**AIM OF THE EXERCISE**
From the entries that follow, copy exactly the lines beginning at the line holding "legume: none [917,950,1126,1093]" and continuing through the line holding "saucer: present [380,396,452,420]".

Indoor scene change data
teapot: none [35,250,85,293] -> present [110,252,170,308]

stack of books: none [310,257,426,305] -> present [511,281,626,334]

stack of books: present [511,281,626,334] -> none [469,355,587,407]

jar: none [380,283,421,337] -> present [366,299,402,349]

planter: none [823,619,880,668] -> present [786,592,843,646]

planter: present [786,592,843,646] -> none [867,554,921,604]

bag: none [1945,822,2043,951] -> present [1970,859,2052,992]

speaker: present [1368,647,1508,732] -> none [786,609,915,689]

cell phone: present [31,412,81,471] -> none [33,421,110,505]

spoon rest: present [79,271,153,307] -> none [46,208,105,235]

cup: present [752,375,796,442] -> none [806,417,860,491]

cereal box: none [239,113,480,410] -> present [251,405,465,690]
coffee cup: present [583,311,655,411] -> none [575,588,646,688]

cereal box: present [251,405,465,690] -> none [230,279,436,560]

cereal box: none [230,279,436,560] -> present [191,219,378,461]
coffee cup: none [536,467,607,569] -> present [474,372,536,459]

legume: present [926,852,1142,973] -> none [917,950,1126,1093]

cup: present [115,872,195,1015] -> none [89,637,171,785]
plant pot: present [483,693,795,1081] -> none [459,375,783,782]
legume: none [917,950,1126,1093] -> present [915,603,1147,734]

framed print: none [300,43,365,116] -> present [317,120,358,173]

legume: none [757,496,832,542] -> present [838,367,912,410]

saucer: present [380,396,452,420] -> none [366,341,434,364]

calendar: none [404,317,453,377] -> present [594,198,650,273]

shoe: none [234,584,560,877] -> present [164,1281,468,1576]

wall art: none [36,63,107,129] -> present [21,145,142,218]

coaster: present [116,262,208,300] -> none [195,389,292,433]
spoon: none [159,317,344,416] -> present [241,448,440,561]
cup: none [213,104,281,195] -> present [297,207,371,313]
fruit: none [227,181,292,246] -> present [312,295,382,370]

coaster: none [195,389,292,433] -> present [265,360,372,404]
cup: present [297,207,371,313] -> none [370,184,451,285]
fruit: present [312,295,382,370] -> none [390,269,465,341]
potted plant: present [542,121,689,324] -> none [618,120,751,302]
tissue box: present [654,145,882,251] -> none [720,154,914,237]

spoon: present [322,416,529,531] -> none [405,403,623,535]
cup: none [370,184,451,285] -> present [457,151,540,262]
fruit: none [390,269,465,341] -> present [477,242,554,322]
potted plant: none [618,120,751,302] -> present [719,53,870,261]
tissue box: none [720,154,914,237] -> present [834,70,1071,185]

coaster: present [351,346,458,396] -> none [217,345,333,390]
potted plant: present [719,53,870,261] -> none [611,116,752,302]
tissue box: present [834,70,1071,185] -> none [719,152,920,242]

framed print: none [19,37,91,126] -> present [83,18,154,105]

**RESULT**
legume: none [917,950,1126,1093] -> present [915,603,1147,734]

framed print: none [300,43,365,116] -> present [317,120,358,173]

legume: none [757,496,832,542] -> present [838,367,912,410]

saucer: present [380,396,452,420] -> none [366,341,434,364]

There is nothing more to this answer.